知多半島の南部、愛知県美浜町の丘陵にある果樹農園「萬秀フルーツ」。温室2棟、合計25アールに約450本のバナナの木が並ぶ。
冬でも15℃の温度に保たれた温室で、バナナの巨大な葉の間から、収穫間近の青い実がびっしりとついた1メートルほどもある房がぶら下がる。
「知多ばなな」は、輸入バナナに比べて小ぶりで皮が薄く、実がみっちりと詰まっていて甘みも強い。名古屋市内の高級スーパーに1本300円ほどで並ぶ。

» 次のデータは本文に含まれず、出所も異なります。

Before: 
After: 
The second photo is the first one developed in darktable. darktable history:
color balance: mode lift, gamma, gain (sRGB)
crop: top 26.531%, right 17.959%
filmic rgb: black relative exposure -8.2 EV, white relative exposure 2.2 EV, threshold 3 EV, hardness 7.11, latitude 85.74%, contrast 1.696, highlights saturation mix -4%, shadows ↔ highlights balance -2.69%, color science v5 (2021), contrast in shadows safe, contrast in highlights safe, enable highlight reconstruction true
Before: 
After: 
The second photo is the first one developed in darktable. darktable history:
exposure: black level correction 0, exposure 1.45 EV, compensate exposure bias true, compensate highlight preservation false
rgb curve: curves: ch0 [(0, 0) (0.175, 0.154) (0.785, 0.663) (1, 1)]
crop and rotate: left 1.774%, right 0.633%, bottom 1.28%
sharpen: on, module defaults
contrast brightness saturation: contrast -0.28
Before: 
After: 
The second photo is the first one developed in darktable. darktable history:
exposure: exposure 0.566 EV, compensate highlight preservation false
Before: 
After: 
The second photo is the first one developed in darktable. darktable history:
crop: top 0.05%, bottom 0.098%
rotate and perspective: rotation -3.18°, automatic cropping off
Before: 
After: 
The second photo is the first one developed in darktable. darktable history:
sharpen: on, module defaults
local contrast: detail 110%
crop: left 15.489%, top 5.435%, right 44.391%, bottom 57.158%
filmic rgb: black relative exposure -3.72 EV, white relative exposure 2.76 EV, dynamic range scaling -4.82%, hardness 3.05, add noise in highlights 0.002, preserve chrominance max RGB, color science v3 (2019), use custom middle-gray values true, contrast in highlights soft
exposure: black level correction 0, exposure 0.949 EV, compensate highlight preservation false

希少な国産としてブランドが育った「知多ばなな」だが、農園主の大崎秀樹さん、佳子さん夫妻がバナナ栽培を始めたそもそものきっかけは、果樹農園が直面した存続の危機だった。
「もう、ダメかも」救ったバナナ
もともと萬秀フルーツは、敷地にある8棟の温室でハウスミカンのブランド「みはまっこ」の栽培をしてきた。
危機に見舞われたのは10年ほど前。
植え替えた苗木から土壌伝染性のウイルスに感染、すべてのミカンの木を伐採しなければならない事態に追い込まれた。
「ミカンがダメなら」と始めたグレープフルーツも、軌道に乗り始めた矢先に再びウイルスに感染し、一部の温室が使えなくなった。
佳子さんは「もうダメかも知れないと思った。農業の厳しさを痛感した」と振り返る。